Phytohaemagglutinin (PHA) in kidney beans (haricot or navy beans) resists mild cooking in the whole beans, surviving up to 4 hours at 70'C with no loss of activity and retaining some activity even at 90 C after 3 hours. Beans that had been presoaked overnight before cooking lost all lectin activity after 10 minutes at 100'C, but if they were boiled without this pre-soaking some activity remained after 45 minutes. Young rats reared on a diet that contained part-cooked beans (80'C, 3 hours) went into negative nitrogen balance and lost weight instead of growing. 'Slow cookers', which can cook beans to perfect culinary standards, operate at 60-85'C, which is well within the danger range for PHA. There is however no detectable lectin in textured soya protein (Freed, unpublished observations) or in commercial soya-based infant formula feeds, because of the very high temperatures used in the processing.
Several of the above workers have noted year-to-year and batch-to-batch variation in lectin content of various foods, so the occasional lectin accident is likely to occur even with foods normally considered to be safe.
Relationship between survival and binding of plant lectins during small intestinal passage and their effectiveness as growth factors
Digestion 1990;46 Suppl 2:308-316 Pusztai A, Ewen SW, Grant G, Peumans WJ, van Damme EJ, Rubio L, Bardocz S Rowett Research Institute, Bucksburn, Aberdeen, Scotland, UK.
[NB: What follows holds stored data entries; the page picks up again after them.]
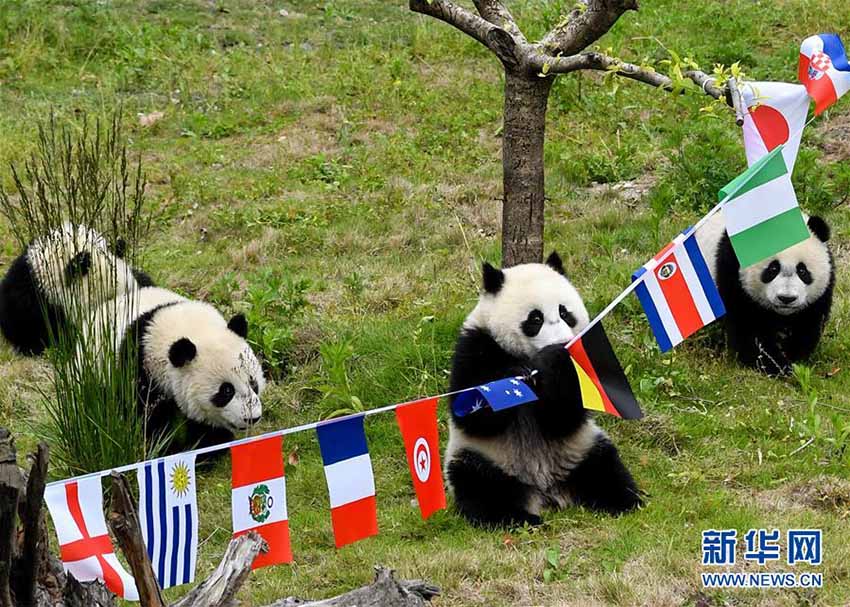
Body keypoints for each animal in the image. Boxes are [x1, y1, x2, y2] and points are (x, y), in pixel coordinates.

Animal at [88, 288, 264, 454]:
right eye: (227, 390)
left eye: (253, 383)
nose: (252, 418)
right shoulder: (137, 369)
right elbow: (146, 416)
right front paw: (167, 448)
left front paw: (213, 444)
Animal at [448, 252, 640, 528]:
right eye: (535, 319)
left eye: (565, 312)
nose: (561, 341)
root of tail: (545, 490)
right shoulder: (475, 347)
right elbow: (473, 413)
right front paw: (514, 377)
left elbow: (562, 416)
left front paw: (555, 361)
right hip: (484, 456)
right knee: (480, 486)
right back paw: (517, 518)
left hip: (581, 448)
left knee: (605, 469)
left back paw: (624, 501)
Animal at [696, 213, 836, 376]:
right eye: (773, 269)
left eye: (802, 270)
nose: (786, 298)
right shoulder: (733, 273)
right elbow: (749, 327)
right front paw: (777, 365)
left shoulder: (822, 289)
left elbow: (809, 322)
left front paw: (794, 357)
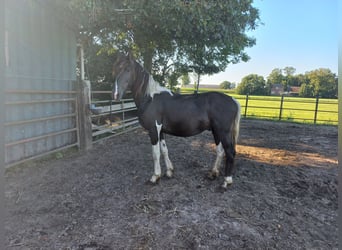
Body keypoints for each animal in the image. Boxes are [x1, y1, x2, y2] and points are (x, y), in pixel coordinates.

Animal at [112, 53, 240, 188]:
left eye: (128, 69)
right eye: (115, 69)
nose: (115, 95)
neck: (150, 98)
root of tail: (232, 99)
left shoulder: (153, 130)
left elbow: (155, 154)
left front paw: (155, 177)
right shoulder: (160, 131)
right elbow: (164, 150)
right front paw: (169, 171)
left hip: (223, 132)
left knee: (230, 152)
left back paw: (226, 181)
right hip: (216, 131)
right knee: (220, 151)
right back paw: (213, 174)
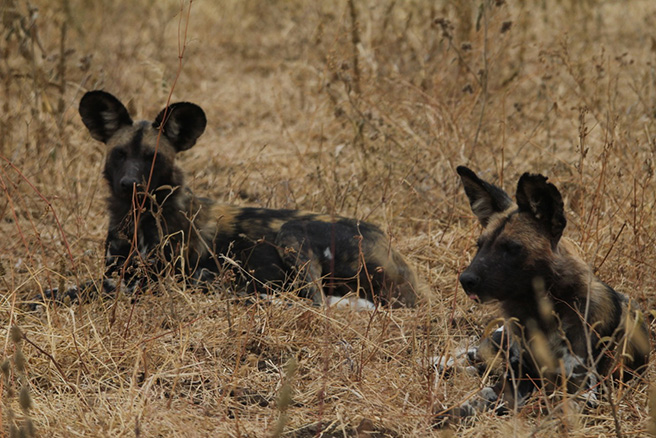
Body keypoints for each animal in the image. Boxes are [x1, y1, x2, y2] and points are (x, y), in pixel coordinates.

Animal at [36, 89, 418, 308]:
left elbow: (89, 287)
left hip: (292, 235)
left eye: (152, 158)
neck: (140, 220)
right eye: (119, 155)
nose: (131, 185)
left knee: (315, 302)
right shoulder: (122, 270)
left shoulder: (150, 281)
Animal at [446, 166, 652, 420]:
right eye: (479, 245)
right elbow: (471, 402)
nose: (466, 280)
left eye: (512, 248)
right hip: (494, 347)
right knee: (468, 358)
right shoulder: (514, 382)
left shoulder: (582, 394)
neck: (540, 311)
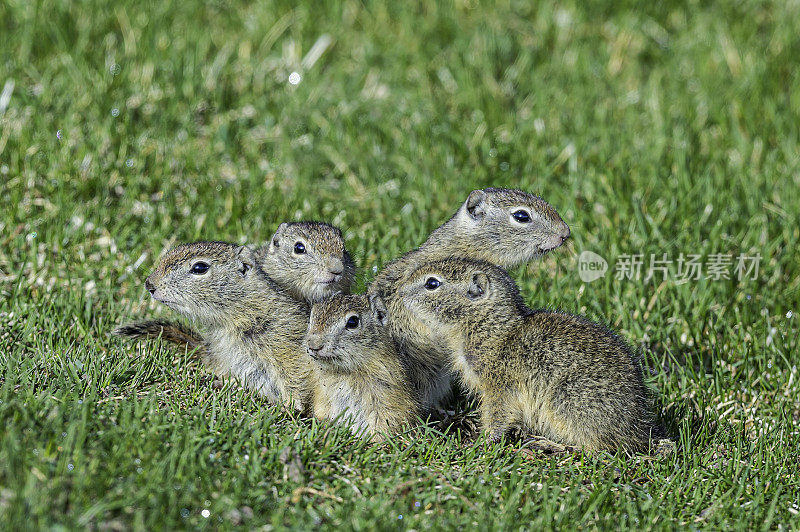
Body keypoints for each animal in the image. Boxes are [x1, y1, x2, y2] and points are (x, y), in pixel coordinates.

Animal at [392, 258, 656, 454]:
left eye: (432, 283)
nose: (400, 292)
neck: (490, 327)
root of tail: (638, 428)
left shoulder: (499, 386)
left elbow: (498, 415)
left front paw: (481, 441)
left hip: (568, 399)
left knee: (597, 447)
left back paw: (551, 444)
- The effects on the small intestine and the growth of rats of six pure plant lectins: PHA (Phaseolus vulgaris); SBL (Glycine maxima); SNA-I and SNA-II (Sambucus nigra); GNA (Galanthus nivalis) and VFL (Vicia faba), covering most sugar specificities found in nature, were studied in vivo. Variable amounts, 25% (VFL) to 100% (PHA, GNA) of the lectins administered intragastrically, remained in immunochemically intact form in the small intestine after 1 h. All lectins, except GNA, showed binding to the brush border on first exposure, although this was slight with VFL. Thus, binding to the gut wall was not obligatory for resistance to proteolysis. Exposure of rats to lectins, except VFL, for 10 days, retarded their growth but induced hyperplastic growth of their small intestine. The two activities were directly related. PHA and SNA-II, whose intestinal binding and endocytosis was appreciable after 10 days of feeding the rats with diets containing these lectins and similar to that found on acute (1 h) exposure, were powerful growth factors for the small intestine.